有个疑问:多项式朴素贝叶斯与李航《统计学习方法》中说的贝叶斯预计有啥差别?本文的方法是參考李航的贝叶斯预计。
python的多项式朴素贝叶斯的參考代码例如以下:
class MultinomialNB:
"""Naive Bayes classifier for multinomial models
Attributes
----------
class_prior_ : array, shape (n_classes, )
Smoothed empirical probability for each class.
class_count_: array, shape (n_classes,)
number of training samples observed in each class.
bayes_estimation_: array, shape(n_classes, n_features)
bayes estimations of each feature per class, each of element is a dict
"""
def __init__(self, alpha=1.0):
self.alpha_ = 1.0
def fit(self,X,y):
n_samples = X.shape[0]
n_features = X.shape[1]
n_classes = len(set(y))
self.class_count_ = np.empty(n_classes)
self.class_prior_ = np.empty(n_classes)
self.bayes_estimation_ = np.empty((n_classes,n_features),dtype=dict)
self.target_unique = np.unique(y)
for i in range(n_classes):
dataX_tu = X[y == self.target_unique[i]]
self.class_prior_[i] = (dataX_tu.shape[0] + self.alpha_) / (float(len(y)) + n_classes * self.alpha_)

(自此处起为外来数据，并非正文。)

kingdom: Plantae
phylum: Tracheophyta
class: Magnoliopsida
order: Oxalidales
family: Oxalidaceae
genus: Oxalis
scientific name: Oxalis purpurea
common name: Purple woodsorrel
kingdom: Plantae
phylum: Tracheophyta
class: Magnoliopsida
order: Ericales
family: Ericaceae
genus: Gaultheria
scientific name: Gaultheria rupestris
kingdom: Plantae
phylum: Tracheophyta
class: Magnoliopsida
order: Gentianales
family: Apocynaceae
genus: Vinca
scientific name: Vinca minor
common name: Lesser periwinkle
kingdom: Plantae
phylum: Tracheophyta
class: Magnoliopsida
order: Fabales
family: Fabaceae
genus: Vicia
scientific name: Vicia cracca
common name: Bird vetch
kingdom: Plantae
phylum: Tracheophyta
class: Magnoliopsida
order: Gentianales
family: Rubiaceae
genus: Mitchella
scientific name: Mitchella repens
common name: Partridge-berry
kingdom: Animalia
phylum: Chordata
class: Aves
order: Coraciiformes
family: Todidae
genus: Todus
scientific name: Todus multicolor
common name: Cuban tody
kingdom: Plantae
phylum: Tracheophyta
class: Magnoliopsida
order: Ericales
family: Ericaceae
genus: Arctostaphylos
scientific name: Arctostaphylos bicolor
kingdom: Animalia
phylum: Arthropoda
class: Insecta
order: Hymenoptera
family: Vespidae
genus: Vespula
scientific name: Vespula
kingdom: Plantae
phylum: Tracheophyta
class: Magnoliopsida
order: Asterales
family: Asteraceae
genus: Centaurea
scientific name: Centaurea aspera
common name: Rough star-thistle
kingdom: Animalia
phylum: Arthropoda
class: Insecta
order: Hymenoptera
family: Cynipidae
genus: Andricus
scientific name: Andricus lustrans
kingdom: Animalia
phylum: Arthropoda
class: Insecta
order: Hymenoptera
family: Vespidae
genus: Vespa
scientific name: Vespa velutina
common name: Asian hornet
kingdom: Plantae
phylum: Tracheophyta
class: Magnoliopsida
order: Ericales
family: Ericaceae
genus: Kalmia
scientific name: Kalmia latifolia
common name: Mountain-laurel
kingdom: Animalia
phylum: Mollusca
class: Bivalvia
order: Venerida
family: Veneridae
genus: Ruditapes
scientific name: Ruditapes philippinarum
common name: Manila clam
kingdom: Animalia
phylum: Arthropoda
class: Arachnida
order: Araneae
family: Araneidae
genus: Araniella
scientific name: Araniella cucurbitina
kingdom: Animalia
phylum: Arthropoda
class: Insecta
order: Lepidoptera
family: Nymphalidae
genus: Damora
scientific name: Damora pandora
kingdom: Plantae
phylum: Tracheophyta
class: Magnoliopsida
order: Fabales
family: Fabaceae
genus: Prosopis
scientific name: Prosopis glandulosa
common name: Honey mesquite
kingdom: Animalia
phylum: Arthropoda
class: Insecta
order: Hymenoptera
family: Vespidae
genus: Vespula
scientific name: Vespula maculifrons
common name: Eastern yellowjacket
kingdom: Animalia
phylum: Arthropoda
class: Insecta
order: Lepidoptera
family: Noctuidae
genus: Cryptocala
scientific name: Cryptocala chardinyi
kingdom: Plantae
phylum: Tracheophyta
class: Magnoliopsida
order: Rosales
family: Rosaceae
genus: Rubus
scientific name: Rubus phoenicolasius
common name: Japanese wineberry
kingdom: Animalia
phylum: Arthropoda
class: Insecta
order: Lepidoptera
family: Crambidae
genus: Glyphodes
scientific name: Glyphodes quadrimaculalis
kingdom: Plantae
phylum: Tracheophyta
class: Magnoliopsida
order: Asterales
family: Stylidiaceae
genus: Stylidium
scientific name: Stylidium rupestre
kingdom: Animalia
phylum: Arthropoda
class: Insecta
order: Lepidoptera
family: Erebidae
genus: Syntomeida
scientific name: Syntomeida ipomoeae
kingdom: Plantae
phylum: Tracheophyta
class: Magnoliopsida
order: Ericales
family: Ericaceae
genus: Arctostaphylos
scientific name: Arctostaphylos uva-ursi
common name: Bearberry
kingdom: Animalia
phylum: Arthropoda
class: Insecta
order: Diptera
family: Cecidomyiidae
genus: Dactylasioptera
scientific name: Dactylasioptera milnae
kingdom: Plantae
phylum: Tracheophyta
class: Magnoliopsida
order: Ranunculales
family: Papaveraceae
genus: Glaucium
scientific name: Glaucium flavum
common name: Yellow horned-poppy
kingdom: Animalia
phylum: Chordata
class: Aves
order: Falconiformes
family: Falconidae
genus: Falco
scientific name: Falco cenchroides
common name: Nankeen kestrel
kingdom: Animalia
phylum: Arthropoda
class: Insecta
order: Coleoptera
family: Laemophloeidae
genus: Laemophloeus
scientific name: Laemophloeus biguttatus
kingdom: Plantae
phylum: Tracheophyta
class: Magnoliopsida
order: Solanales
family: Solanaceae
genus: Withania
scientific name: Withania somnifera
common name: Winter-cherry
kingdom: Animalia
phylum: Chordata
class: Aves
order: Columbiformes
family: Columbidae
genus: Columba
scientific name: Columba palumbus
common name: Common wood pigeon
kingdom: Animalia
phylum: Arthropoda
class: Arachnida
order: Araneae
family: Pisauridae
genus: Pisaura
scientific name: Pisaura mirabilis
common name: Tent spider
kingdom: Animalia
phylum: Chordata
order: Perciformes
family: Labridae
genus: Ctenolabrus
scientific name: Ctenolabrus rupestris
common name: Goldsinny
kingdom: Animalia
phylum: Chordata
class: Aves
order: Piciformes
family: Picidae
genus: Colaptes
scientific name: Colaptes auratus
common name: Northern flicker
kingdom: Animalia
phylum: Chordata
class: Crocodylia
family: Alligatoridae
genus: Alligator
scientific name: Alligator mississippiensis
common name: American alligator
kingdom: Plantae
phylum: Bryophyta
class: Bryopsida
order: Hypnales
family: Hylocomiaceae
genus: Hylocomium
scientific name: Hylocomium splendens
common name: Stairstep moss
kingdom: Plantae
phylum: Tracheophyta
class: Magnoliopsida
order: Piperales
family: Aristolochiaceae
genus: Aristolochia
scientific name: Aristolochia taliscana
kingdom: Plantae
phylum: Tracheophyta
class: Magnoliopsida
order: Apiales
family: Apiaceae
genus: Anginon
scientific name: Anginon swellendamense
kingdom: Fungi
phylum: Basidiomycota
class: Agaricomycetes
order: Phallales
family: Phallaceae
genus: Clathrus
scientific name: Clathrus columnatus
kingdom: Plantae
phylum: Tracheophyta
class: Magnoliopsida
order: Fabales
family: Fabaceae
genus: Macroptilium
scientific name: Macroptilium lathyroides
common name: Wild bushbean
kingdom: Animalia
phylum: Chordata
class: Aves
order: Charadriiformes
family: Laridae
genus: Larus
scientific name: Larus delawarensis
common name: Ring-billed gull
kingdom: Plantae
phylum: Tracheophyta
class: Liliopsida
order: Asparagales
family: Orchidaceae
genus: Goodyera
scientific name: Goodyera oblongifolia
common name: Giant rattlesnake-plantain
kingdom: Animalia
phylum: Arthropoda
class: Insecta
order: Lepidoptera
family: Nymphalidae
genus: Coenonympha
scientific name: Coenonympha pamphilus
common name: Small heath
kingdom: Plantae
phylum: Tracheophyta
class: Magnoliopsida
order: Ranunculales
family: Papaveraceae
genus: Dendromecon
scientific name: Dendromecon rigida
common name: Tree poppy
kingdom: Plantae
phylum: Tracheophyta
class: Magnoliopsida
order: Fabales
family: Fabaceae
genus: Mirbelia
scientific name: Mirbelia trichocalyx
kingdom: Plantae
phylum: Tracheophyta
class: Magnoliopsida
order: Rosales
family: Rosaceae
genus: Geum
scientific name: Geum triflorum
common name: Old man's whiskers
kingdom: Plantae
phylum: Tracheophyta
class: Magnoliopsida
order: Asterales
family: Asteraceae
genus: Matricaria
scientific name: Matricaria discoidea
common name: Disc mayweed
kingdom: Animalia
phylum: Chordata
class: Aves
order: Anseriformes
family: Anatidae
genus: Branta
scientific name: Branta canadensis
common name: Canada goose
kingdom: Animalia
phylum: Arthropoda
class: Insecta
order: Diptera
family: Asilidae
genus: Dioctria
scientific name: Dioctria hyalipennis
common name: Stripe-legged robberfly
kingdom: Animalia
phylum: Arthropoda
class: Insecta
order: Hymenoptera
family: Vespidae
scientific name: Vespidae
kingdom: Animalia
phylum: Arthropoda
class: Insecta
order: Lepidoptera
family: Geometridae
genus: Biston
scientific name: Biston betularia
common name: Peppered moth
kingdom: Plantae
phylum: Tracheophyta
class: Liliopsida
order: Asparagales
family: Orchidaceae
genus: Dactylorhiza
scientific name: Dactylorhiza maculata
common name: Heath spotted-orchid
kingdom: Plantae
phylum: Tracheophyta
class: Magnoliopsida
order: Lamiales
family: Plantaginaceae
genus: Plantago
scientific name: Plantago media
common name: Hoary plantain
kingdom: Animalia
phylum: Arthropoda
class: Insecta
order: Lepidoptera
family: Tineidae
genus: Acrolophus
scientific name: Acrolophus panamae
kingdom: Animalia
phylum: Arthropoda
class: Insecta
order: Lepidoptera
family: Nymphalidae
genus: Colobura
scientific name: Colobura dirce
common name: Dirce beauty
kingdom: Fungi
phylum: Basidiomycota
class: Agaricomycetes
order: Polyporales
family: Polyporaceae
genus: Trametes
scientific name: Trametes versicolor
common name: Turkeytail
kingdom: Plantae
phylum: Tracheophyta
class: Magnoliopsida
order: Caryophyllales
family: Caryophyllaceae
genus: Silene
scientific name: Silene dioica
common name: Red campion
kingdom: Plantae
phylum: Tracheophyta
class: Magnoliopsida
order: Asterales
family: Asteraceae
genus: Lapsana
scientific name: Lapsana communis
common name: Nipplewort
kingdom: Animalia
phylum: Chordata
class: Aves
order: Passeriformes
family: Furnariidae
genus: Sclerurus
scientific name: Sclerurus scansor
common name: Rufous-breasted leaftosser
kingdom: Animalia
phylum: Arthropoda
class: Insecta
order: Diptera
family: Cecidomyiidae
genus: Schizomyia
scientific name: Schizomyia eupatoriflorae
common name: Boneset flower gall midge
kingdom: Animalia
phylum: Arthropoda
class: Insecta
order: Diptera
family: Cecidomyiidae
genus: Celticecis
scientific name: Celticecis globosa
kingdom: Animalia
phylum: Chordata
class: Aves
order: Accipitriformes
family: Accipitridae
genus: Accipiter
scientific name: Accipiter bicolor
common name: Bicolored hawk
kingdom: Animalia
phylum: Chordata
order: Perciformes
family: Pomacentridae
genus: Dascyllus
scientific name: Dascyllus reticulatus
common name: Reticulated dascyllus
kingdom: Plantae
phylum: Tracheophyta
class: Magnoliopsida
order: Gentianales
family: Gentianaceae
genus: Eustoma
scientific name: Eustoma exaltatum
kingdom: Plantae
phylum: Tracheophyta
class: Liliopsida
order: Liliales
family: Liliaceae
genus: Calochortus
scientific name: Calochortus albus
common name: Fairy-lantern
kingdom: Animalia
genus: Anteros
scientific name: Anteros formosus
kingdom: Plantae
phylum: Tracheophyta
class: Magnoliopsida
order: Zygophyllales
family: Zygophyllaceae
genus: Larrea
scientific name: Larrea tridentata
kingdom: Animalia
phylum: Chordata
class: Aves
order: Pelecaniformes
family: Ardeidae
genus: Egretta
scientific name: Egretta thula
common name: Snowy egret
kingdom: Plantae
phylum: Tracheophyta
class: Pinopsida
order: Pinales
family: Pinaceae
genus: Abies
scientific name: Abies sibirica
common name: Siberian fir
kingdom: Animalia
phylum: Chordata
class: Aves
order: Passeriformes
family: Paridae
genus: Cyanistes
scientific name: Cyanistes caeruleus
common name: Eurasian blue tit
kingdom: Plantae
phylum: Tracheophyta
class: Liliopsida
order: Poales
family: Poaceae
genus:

self.class_count_[i] = dataX_tu.shape[0]
for j in range(n_features):
feature = dataX_tu[:,j]
feature_unique = np.unique(feature)
fp = {}
for f_item in feature_unique:
fp[f_item] = (list(feature).count(f_item) + self.alpha_) / (float(len(feature)) + len(feature_unique) * self.alpha_)
self.bayes_estimation_[i,j] = fp
return self
def __predict_likelihood(self,x):
if x.ndim == 1:
x = np.array([x])
n_samples = x.shape[0]
n_features = x.shape[1]
n_classes = len(self.class_count_)
likelihood = []
for x_item in x:
class_p = []
for i in range(n_classes):
p = self.class_prior_[i]
for j in range(n_features):
if x_item[j] in self.bayes_estimation_[i,j]:
p *= self.bayes_estimation_[i,j][x_item[j]]
else:
p *= 0
class_p.append(p)
likelihood.append(class_p)
return np.array(likelihood)
def predict(self,x):
likelihood = self.__predict_likelihood(x)
max_index = np.argmax(likelihood, axis=1)
return np.array([self.target_unique[i] for i in max_index])
def predict_proba(self,x):
likelihood = self.__predict_likelihood(x)
return np.array([lh / np.sum(lh) for lh in likelihood])
# 測验结果
X = dataSet[:,0:-1]
y = dataSet[:,-1]
mnb = MultinomialNB()
mnb.fit(X,y)
print(mnb.predict(np.array([2,0])))
print(mnb.predict_proba(np.array([2,0])))
[-1]
[[ 0.65116279 0.34883721]]
3.3 Gaussian Naive Bayes
当输入的特征是连续值的时候,我们无法用上面的方法来预计先验概率和条件概率,能够採用高斯模型。
高斯模型如果特征服从高斯分布。
其特征的似然预计例如以下所看到的:
当中。
其python代码例如以下:
class GaussianNB:
"""
Attributes
----------
class_prior_ : array, shape (n_classes,)
probability of each class.
class_count_ : array, shape (n_classes,)
number of training samples observed in each class.
theta_ : array, shape (n_classes, n_features)
mean of each feature per class
sigma_ : array, shape (n_classes, n_features)
variance of each feature per class
"""
def __init__(self):
pass
def fit(self, X, y):
n_samples = X.shape[0]
n_features = X.shape[1]
n_classes = len(set(y))
self.theta_ = np.zeros([n_classes,n_features])
self.sigma_ = np.zeros([n_classes,n_features])
self.class_prior = np.zeros(n_classes)
self.class_count = np.zeros(n_classes)
self.target_unique = np.unique(y)
for i in range(n_classes):
dataX_tu = X[y == self.target_unique[i]]
self.class_prior[i] = dataX_tu.shape[0] / float(len(y))
self.class_count[i] = dataX_tu.shape[0]
self.theta_[i,:] = np.mean(dataX_tu,axis=0)
self.sigma_[i,:] = np.var(dataX_tu,axis=0)
return self
def __predict_likelihood(self,x):
if x.ndim == 1:
x = np.array([x])
n_samples = x.shape[0]
likelihood = []
for x_item in x:
gaussian = np.exp(-(x_item-self.theta_)**2 / (2 * self.sigma_)) / np.sqrt(2*np.pi*self.sigma_)
p = np.exp(np.sum(np.log(gaussian),axis=1))
likelihood.append(self.class_prior * p)
return np.array(likelihood)
def predict(self,x):
likelihood = self.__predict_likelihood(x)
max_index = np.argmax(likelihood, axis=1)
return np.array([self.target_unique[i] for i in max_index])
def predict_proba(self,x):
likelihood = self.__predict_likelihood(x)
return np.array([lh / np.sum(lh) for lh in likelihood])
# 測验结果
X = dataSet[:,0:-1]
y = dataSet[:,-1]
gnb = GaussianNB()
gnb.fit(X,y)
print(gnb.predict(np.array([2,0])))
print(gnb.predict_proba(np.array([2,0])))
[-1]
[[ 0.74566865 0.25433135]]
3.4 Bernoulli Naive Bayes
5. Naive Bayes 注意事项
- Works only with categorical predictors, numerical predictors must be categorized or binned before use
- Works with the assumption of predictor independence, and thus cannot detect or account for relationships between the predictors, unlike a decision tree for example.